Bustling Steinway Street in Astoria needs safety improvements and a public gathering space, and one local legislator is asking area residents for their help in achieving these goals.
On Feb. 24, Councilman Costa Constantinides announced the new initiative along with state Senator Michael Gianaris and Assembly members Aravella Simotas and Brian Barnwell.
Constantinides first proposed changes to the street in his State of the District address in January. Steinway Street is considered Astoria’s main thoroughfare, home to many businesses and eating establishments.
It has also been the site of hundreds of traffic accidents – there have been 249 traffic-related injuries and 95 pedestrian injuries in the past five years. This high number of injuries is due to the configuration of each block. The blocks along the street are long, and many times pedestrians will cross in the middle of the street to reach a store instead of walking to the end to reach a crosswalk.
“That’s why I am calling for the Department of Transportation to place mid-block crosswalks along Steinway Street,” Constantinides said in his speech. “I also believe that there are other traffic safety measures, including leading pedestrian intervals or LPIs, which need to be considered. These allow for a few extra seconds for pedestrians to cross before vehicles are cleared to go.”
The plan also includes curb extensions and a wayfinding system that would map out public transit routes and points of interest in the neighborhood.
Additionally, the councilman outlined plans for a public gathering space, where residents could sit down, enjoy a cup of coffee or take a break from shopping.
Astoria residents are encouraged to submit suggestions for the location and design of the space to Steinway@council.nyc.gov. In the spring, the councilman will form a community working group to discuss specifics for the space.

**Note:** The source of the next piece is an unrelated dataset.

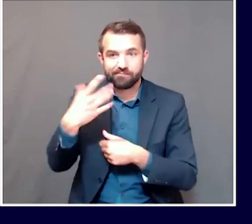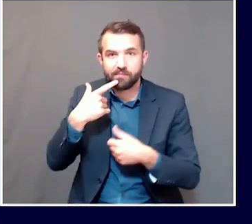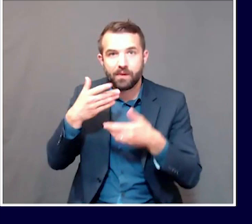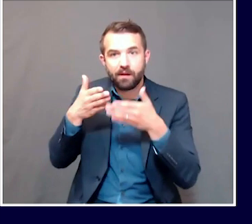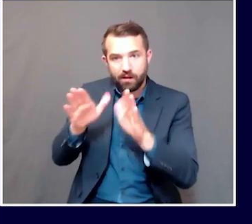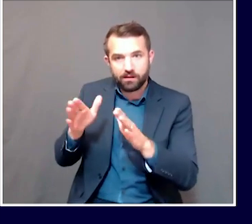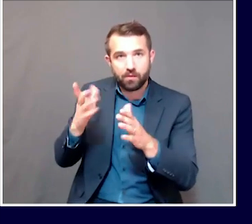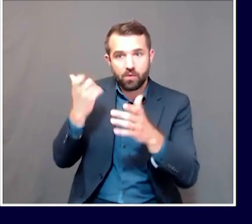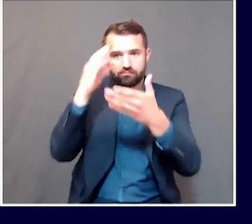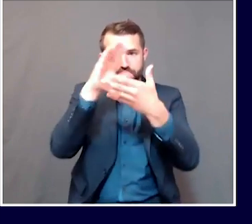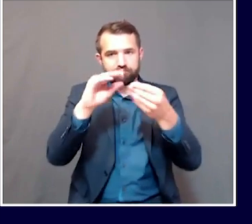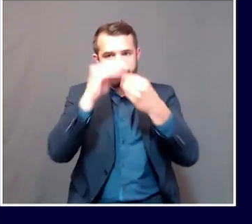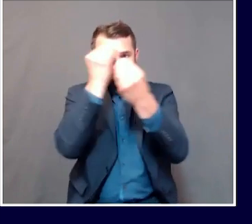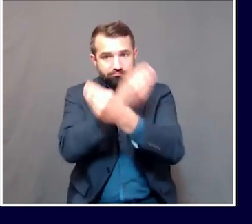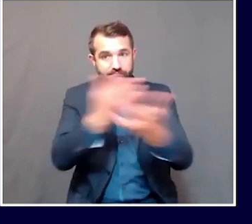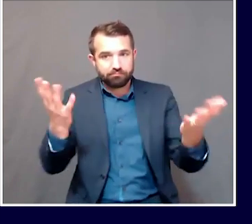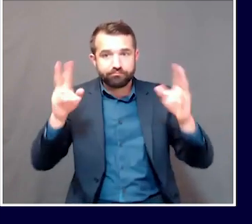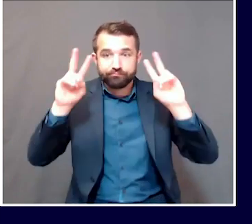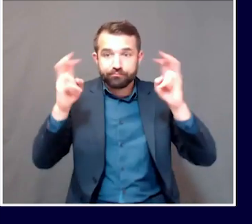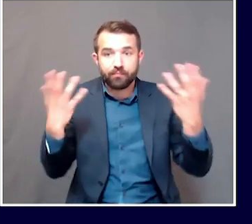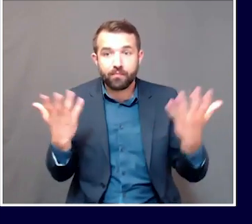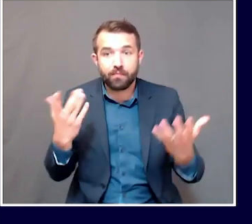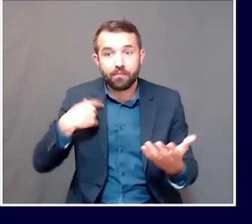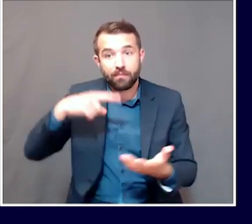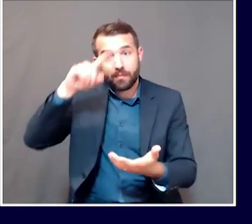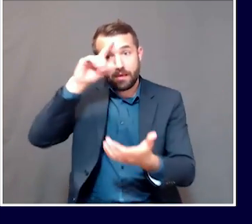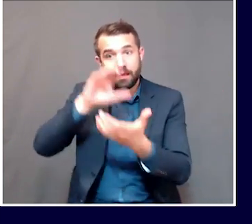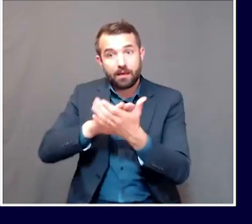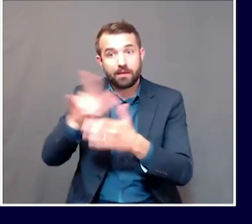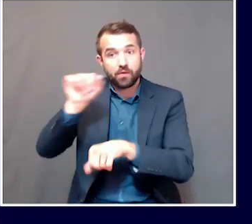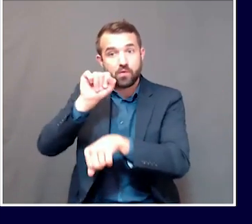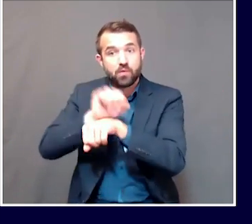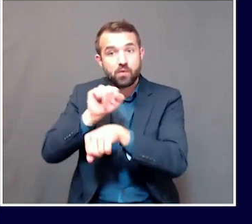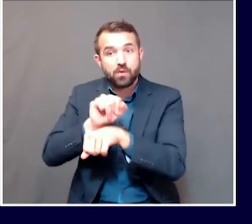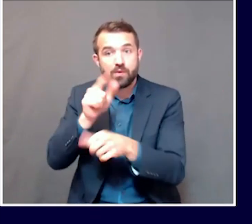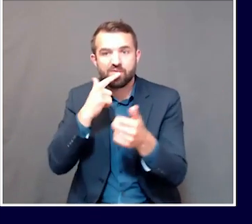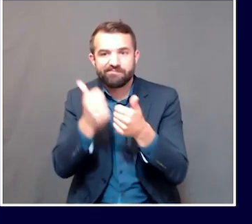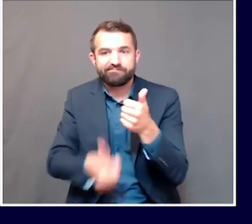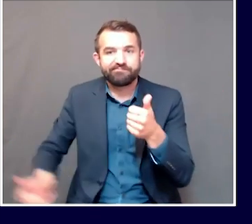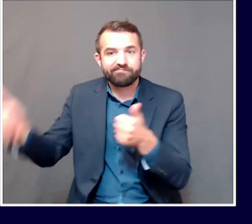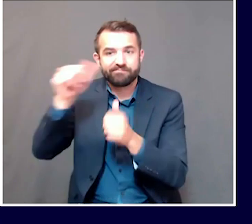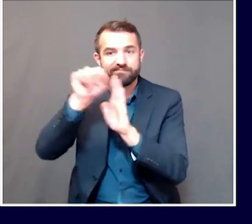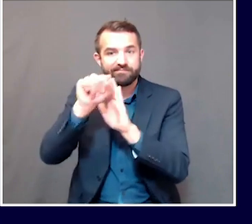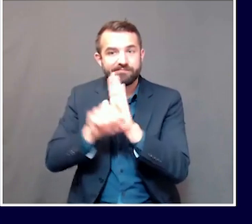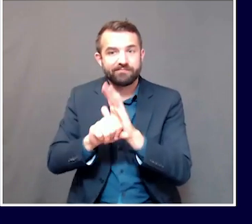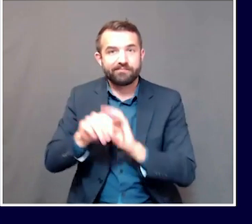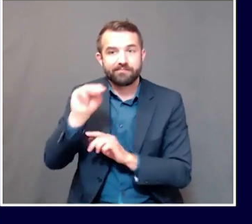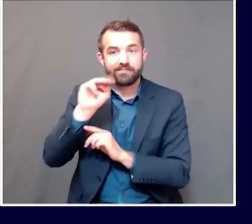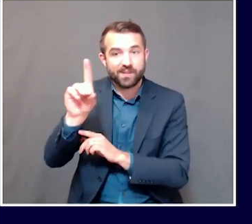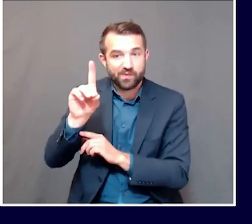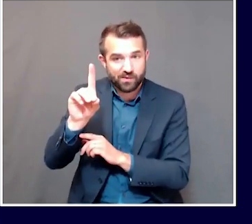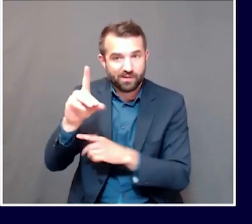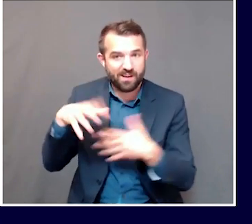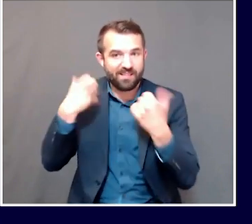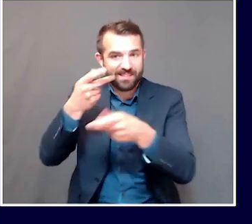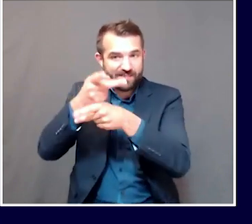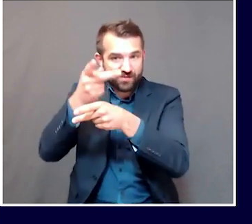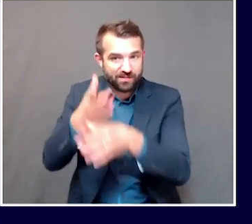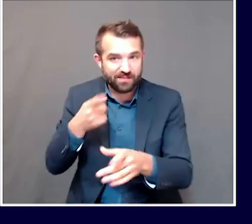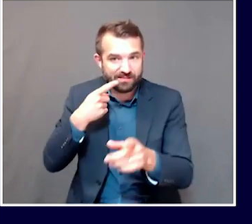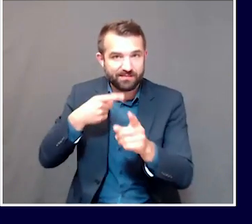Quote, my husband works in healthcare administration in Maryland, save for FaceTime. I haven't seen him since early March.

“Steinway Street has long been the commercial heart of Astoria,” he said. “Yet, business along the thoroughfare has been in transition for a few years. Many great shopping areas around our city have measures to mitigate traffic and dedicated spaces for public gathering. We have the opportunity to turn Steinway Street into something similar.”
The changes, Constantinides argued, would “improve pedestrian safety, create an anchor space to draw in shoppers, increase economic activity and encourage community togetherness.”